▶ **Reading passage**:
________________________
On August 2, 2023, August 18, 2023, September 11, 2023, and September 22, 2023, the Company issued 15% original issue discount (“15 OID”) promissory notes for total principal of $352,942 to certain accredited investors in a private placement for gross proceeds of $300,000. The principal under the 15% OID promissory notes accrue 5% interest annually, and principal and interest under the notes were required to be repaid by December 31, 2023. The notes could be prepaid without a premium or penalty.

 

On November 20, 2023, the Company repaid the aggregate balance of $117,648 under two 15% OID promissory notes, and on November 29, 2023, the Company repaid the balance of $117,647 under one 15% OID promissory note. On December 29, 2023, the Company repaid the balance of $117,647 under the last outstanding 15% OID promissory note.

 

Warrants

 

Investor Warrants

 

Warrants Issued With 8% Convertible Unsecured Promissory Notes

 

In connection with our private placement of 8% convertible unsecured promissory notes (see “—8% Convertible Unsecured Promissory Notes” above), from August 2022 to January 2023, we issued warrants to a number of accredited investors. Following an initial public offering or Alternative Liquidity Event, each warrant will be automatically exercisable for the amount of shares of common stock equal to the original principal amount of the respective convertible note divided by the IPO Conversion Price or the Alternative Liquidity Event Conversion Price, as applicable.

 

In connection with the closing of the initial public offering of the Company’s common stock and listing of the common stock for trading on the NYSE American, on November 16, 2023, the warrants became automatically exercisable to purchase a total of 586,000 shares of common stock for $2.50 per share of common stock, which was equal to 50% of the price of the common stock in the initial public offering, $5.00 per share, i.e., the IPO Conversion Price.
________________________
▶ **Supplied data**:
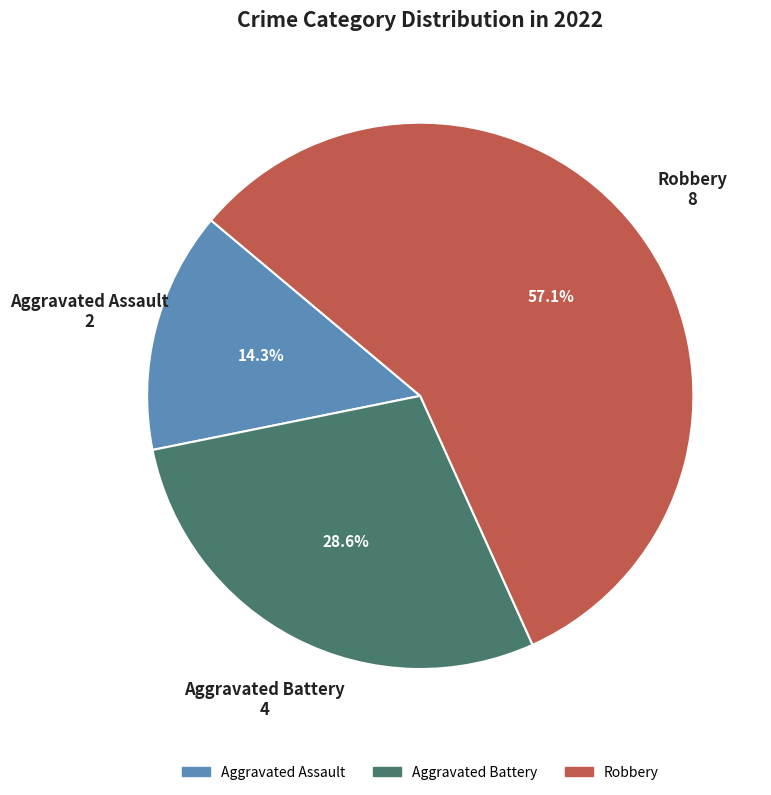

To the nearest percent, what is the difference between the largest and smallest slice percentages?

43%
________________________
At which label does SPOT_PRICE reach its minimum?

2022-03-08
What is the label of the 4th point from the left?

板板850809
________________________
▶ **Required tasks**:
• a. In the promissory notes and warrants excerpt, at what price per share did the warrants become exercisable on November 16, 2023?
• b. Repeat the part of the promissory notes and warrants excerpt that opens with the words containing "On August 2, 2023, August" and closes with "outstanding 15% OID promissory note.".
• c. Write the next part of the promissory notes and warrants excerpt, picking up after its final sentence.

▶ **Exercise answers**:
• a. $2.50 per share of common stock

• b.
On August 2, 2023, August 18, 2023, September 11, 2023, and September 22, 2023, the Company issued 15% original issue discount (“15 OID”) promissory notes for total principal of $352,942 to certain accredited investors in a private placement for gross proceeds of $300,000. The principal under the 15% OID promissory notes accrue 5% interest annually, and principal and interest under the notes were required to be repaid by December 31, 2023. The notes could be prepaid without a premium or penalty.

 

On November 20, 2023, the Company repaid the aggregate balance of $117,648 under two 15% OID promissory notes, and on November 29, 2023, the Company repaid the balance of $117,647 under one 15% OID promissory note. On December 29, 2023, the Company repaid the balance of $117,647 under the last outstanding 15% OID promissory note.

• c.
 

The warrants have a five-year term. The shares of common stock underlying the warrants are subject to certain lockup provisions until 365 days after the commencement of trading of our common stock, subject to certain exceptions.

 

Warrants Issued With 8% Unsecured Promissory Notes

 

In connection with our private placements of 8% unsecured promissory notes (see “—8% Unsecured Promissory Notes” above), in March 2023, April 2023 and May 2023, we issued warrants to purchase an aggregate of 940,000 shares of common stock exercisable at $2.50 per share. The warrants were voluntarily exercisable for cash prior to the maturity date of the respective 8% unsecured promissory notes (see “—8% Unsecured Promissory Notes” above), or would be automatically exercised as to any unexercised portion for shares of common stock upon the occurrence of a Liquidity Event-based maturity of the respective 8% unsecured promissory notes in exchange for the Company’s deemed repayment of the notes in the amount of the exercise price for the automatic exercise of the unexercised portion of the respective warrants, with any remaining balance owed on the promissory notes to be repaid in cash.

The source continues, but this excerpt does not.